Clay Lacy Aviation’s Key to Sky-High Success
Article by: Kirk Hawking | CSQ Winter 2017 Issue | Read Full Article
Brian Kirkdoffer has traveled all around the world several times. He has met business titans, world leaders, and A-list celebrities. The Seattle-area native never would have lived a life many can barely comprehend in their wildest dreams if it weren’t for a good relationship with his flight instructor when he was just a teen.
The 50 year old is now the president and CEO of Clay Lacy Aviation in Los Angeles. Growing up near Seattle, Kirkdoffer was surrounded by flight. His dad was a pilot. His mother flew for more than 50 years. He was surrounded by neighbors who worked at Boeing. It’s safe to say flying is in his blood. Kirkdoffer started flying when he was 14, and it quickly became a passion.
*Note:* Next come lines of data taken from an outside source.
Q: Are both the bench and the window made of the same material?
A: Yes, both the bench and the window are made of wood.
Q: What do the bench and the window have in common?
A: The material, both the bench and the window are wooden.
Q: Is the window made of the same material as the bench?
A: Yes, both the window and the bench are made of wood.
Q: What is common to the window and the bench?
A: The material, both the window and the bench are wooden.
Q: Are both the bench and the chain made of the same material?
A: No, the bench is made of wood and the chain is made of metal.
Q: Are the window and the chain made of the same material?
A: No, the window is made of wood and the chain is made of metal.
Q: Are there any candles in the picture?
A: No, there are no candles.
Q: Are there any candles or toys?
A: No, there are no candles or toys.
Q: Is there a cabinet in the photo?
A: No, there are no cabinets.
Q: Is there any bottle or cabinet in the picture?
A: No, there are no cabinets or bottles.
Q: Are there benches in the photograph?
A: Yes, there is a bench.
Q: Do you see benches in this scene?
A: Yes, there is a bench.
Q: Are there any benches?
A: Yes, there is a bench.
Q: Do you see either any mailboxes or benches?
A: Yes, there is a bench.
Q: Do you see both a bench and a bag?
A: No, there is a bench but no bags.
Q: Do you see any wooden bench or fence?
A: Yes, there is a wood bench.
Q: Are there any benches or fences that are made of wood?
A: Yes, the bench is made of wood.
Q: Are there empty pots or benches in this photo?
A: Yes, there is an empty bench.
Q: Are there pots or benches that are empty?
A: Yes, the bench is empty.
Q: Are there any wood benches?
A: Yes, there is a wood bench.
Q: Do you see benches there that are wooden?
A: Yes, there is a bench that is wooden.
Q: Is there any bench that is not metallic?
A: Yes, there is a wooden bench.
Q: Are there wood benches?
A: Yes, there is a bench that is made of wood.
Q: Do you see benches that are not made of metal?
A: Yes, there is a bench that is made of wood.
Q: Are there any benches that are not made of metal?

Three months before his graduation from the University of Washington, as he was planning to make a move east to work on Wall Street, a family friend, Clay Lacy, who helped teach Kirkdoffer how to fly, offered him another job opportunity that combined his interests in business and flying. “Come fly for me. You’ll get a chance to fly all over the world,” Kirkdoffer recalled as part of the pitch. Co-piloting Learjets and working in business development for the company that had 25 employees at the time was intriguing enough for Kirkdoffer and he signed on. “It was just a great, fun company,” he said.
Originally anticipating he would stay with the company for just two years, Kirkdoffer is now closing in on 27 years and recently became majority owner of the company, which employs 400 people. He rose through the ranks from that dream entry-level job opportunity to director of marketing, general manager, and vice president.
Kirkdoffer’s career trajectory follows the successful evolution of Clay Lacy Aviation from the first providers of charter jet flights west of the Mississippi into an asset management and logistics company that today manages more than $1B in assets and provides everything from the pilots, interiors, and avionics to customers across the country and around the world. Kirkdoffer says their private aircraft operation is the most cost-effective in the world – and their portfolio continues to grow. The company is in the ideal position to acquire, merge or even add more assets. “The secret to our success is we offer value throughout each of our service liens and the synergy for the client is unmastched. The value we can give to an aircraft owner is better than anyone else,” Kirkdoffer says.
“We’re gonna do whatever it takes to make you happy. We’re just hoping you tell a friend or two.”
Those changes to the business might never have happened if it weren’t for the close relationship Kirkdoffer had with Lacy, who gave him a chance to begin managing their clients’ aircraft. “You can do it but I don’t want to have any calls from owners or any issues,” Kirkdoffer says he was told. And he never had to share any concerns as the program, quite literally, took off.